Whether you succeed or are destroyed when tackling a level, Chronicles pays dividends. Persevere and you might earn leveled-up versions of your favorite guns and new defensive abilities for the green orbs that protect your ship. The enjoy for experimentation is substantial here, as you learn the strengths and weaknesses for each loadout. There’s nuance during play as well. While you can opt to shift between your two main weapons, the game also lets players fire both simultaneously. The downside is that each firearm is slightly downgraded, but the ability to protect multiple angles might be a fair trade off.

Likewise, the game’s special weapons allow for additional customization. While you can have the green orbs protect the front of your ship from attack, they can also be ordered to circle your ship. Alternatively, you can opt for an offensive boost, sending out the spheres to wreck opponents at the touch of a button. Your ships regenerative shielding also offers options, and you can equip a number of Ex. Shields that can absorb a hit. This is Chronicles’ version of the RPG grind, with persistence rewarded by increased resistance.

The Serviceable Sights of Seventia

That means you’ll probably be replaying stages, especially when an end-of-level boss belittles you. It’s here that you might wish Qute Corporation put a bit more effort into level design. While Chronicles’ milieus scroll by at a constant sixty frame-per-second rate on PlayStation 4 Pro, there’s not all that interesting to look at. For better or worse, there’s not a lot of opponent variety in each one with the game offering variations of the same five or so foes in each stage. It’s a Faustian trade-off for the game’s weapon system, and some players be turned off by the simplicity of stages.

But save for this minor infraction, Natsuki Chronicles is commendable, especially if you’re seeking distinctiveness in a shoot ‘em up. Between a storyline that superior to most shooters and the lure of an expansive armory, Chronicles is quite compelling. If nothing else, the title’s bullet trajectory tracking permits a wide swath of players to descend into bullet hell. Given the number of unlockables, expect to linger down there for a while.

Natsuki Chronicles was played on PlayStation 4 Pro
with review code provided by the publisher. 

 

With an ever-expanding arsenal of weaponry and defensives, Natsuki Chronicles makes for some enjoyable shoot ‘em up action despite the plainness of the game’s stages. With its succession of horizontally-scrolling, simple-looking stages, Natsuki Chronicles exactly doesn’t make a convincing first impression. But give Qute Corporation’s shooter a bit of time, and distinction grows unmistakably evident. Like many respectable entries in the genre, Natsuki Chronicles’ enjoyment…

Review Overview

Gameplay - 80%
Controls - 80%
Aesthetics - 75%
Performance - 80%
Accessibility - 75%
Innovation - 85%

79%

GOOD

Summary : Natsuki Chronicles might not be impressive enough to excite those who are indifferent to the genre. But shoot ‘em fans will find a lot to like in this mix of story, shooting, and weapon collecting.
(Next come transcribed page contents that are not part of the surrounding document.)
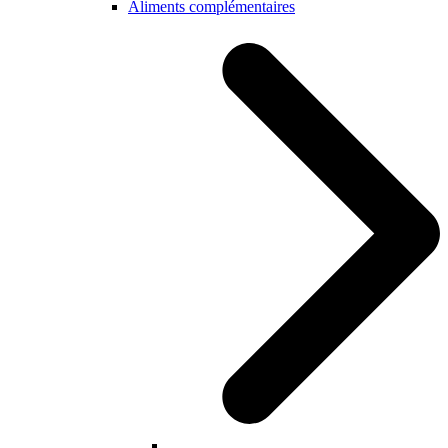
Aliments complémentaires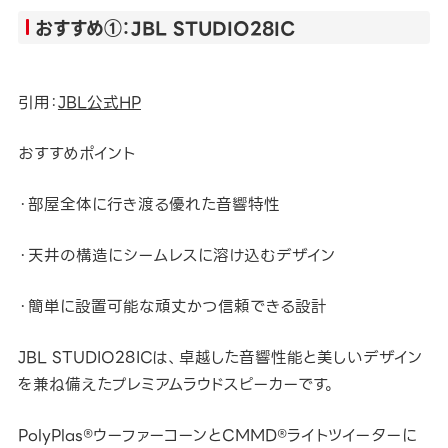
おすすめ①：JBL STUDIO28IC
引用：
JBL公式HP
おすすめポイント
・部屋全体に行き渡る優れた音響特性
・天井の構造にシームレスに溶け込むデザイン
・簡単に設置可能な頑丈かつ信頼できる設計
JBL STUDIO28ICは、卓越した音響性能と美しいデザイン
を兼ね備えたプレミアムラウドスピーカーです。
PolyPlas®ウーファーコーンとCMMD®ライトツイーターに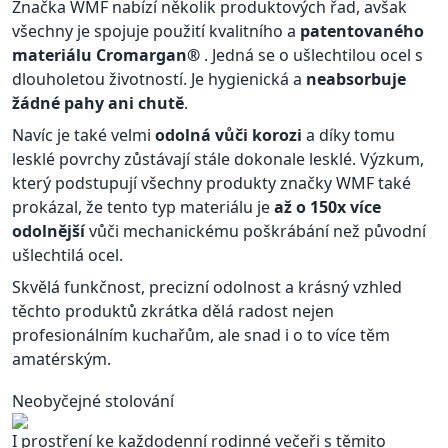
Značka WMF nabízí několik produktových řad, avšak
všechny je spojuje použití kvalitního a
patentovaného
materiálu Cromargan®
. Jedná se o ušlechtilou ocel s
dlouholetou životností. Je hygienická a
neabsorbuje
žádné pahy ani chutě
.
Navíc je také velmi
odolná vůči korozi
a díky tomu
lesklé povrchy zůstávají stále dokonale lesklé. Výzkum,
který podstupují všechny produkty značky WMF také
prokázal, že tento typ materiálu je
až o 150x více
odolnější
vůči mechanickému poškrábání než původní
ušlechtilá ocel.
Skvělá funkčnost, precizní odolnost a krásný vzhled
těchto produktů zkrátka dělá radost nejen
profesionálním kuchařům, ale snad i o to více těm
amatérským.
Neobyčejné stolování
I prostření ke každodenní rodinné večeři s těmito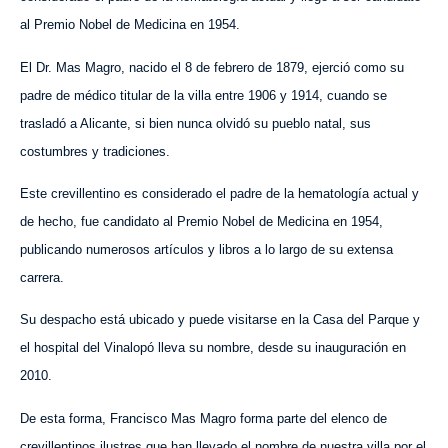
al Premio Nobel de Medicina en 1954.
El Dr. Mas Magro, nacido el 8 de febrero de 1879, ejerció como su
padre de médico titular de la villa entre 1906 y 1914, cuando se
trasladó a Alicante, si bien nunca olvidó su pueblo natal, sus
costumbres y tradiciones.
Este crevillentino es considerado el padre de la hematología actual y
de hecho, fue candidato al Premio Nobel de Medicina en 1954,
publicando numerosos artículos y libros a lo largo de su extensa
carrera.
Su despacho está ubicado y puede visitarse en la Casa del Parque y
el hospital del Vinalopó lleva su nombre, desde su inauguración en
2010.
De esta forma,
Francisco Mas Magro forma parte del elenco de
crevillentinos ilustres que han llevado el nombre de nuestra villa por el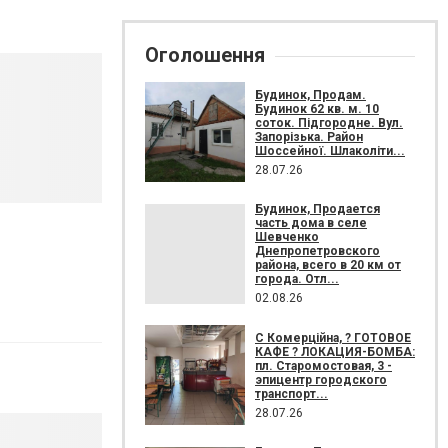
Оголошення
Будинок, Продам.
Будинок 62 кв. м. 10
соток. Підгородне. Вул.
Запорізька. Район
Шоссейної. Шлаколіти...
28.07.26
Будинок, Продается
часть дома в селе
Шевченко
Днепропетровского
района, всего в 20 км от
города. Отл...
02.08.26
С Комерційна, ? ГОТОВОЕ
КАФЕ ? ЛОКАЦИЯ-БОМБА:
пл. Старомостовая, 3 -
эпицентр городского
транспорт...
28.07.26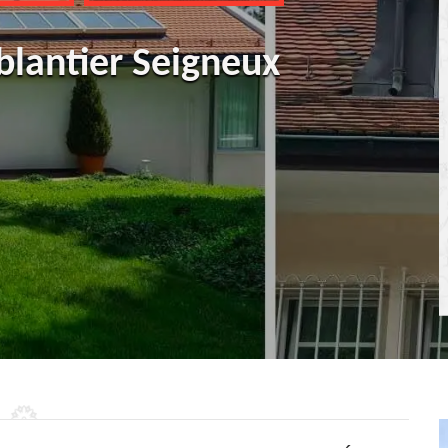
blantier Seigneux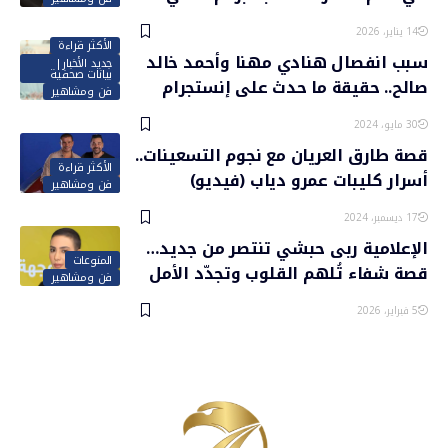
14 يناير، 2026
الأكثر قراءة
سبب انفصال هنادي مهنا وأحمد خالد
جديد الأخبار|
بيانات صحفية
صالح.. حقيقة ما حدث على إنستجرام
فن ومشاهير
30 مايو، 2024
قصة طارق العريان مع نجوم التسعينات..
الأكثر قراءة
أسرار كليبات عمرو دياب (فيديو)
فن ومشاهير
17 ديسمبر، 2024
الإعلامية ربى حبشي تنتصر من جديد…
المنوعات
قصة شفاء تُلهم القلوب وتجدّد الأمل
فن ومشاهير
5 فبراير، 2026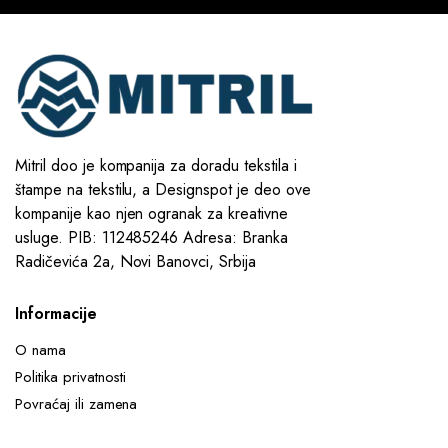
Mitril doo je kompanija za doradu tekstila i
štampe na tekstilu, a Designspot je deo ove
kompanije kao njen ogranak za kreativne
usluge. PIB: 112485246 Adresa: Branka
Radičevića 2a, Novi Banovci, Srbija
Informacije
O nama
Politika privatnosti
Povraćaj ili zamena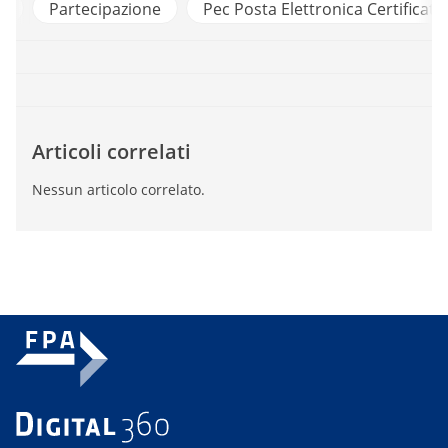
1
Partecipazione
Pec Posta Elettronica Certificata
Articoli correlati
Nessun articolo correlato.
User Rating: 4.28 ( 3 votes)

About Robert Allen

With over 35 years of gaming experience, Robert 'DesertEagle' Allen is Tech-Gaming's resident worrier/warrior who spends his days teaching at three colleges and his nights devoted to JRPGs.

5 comments

  1. How come PC doesn’t have a Ginga Force/Natsuki combo for a discount?

  2. Not seeing a lot of parallax layers in the backgrounds (maybe three tops). More layers always makes STGs look better.

  3. Why is Microsoft charging $3 more than everyone else?

  4. Just picked it up. You didn’t mention that “easy” mode gets hard real quick.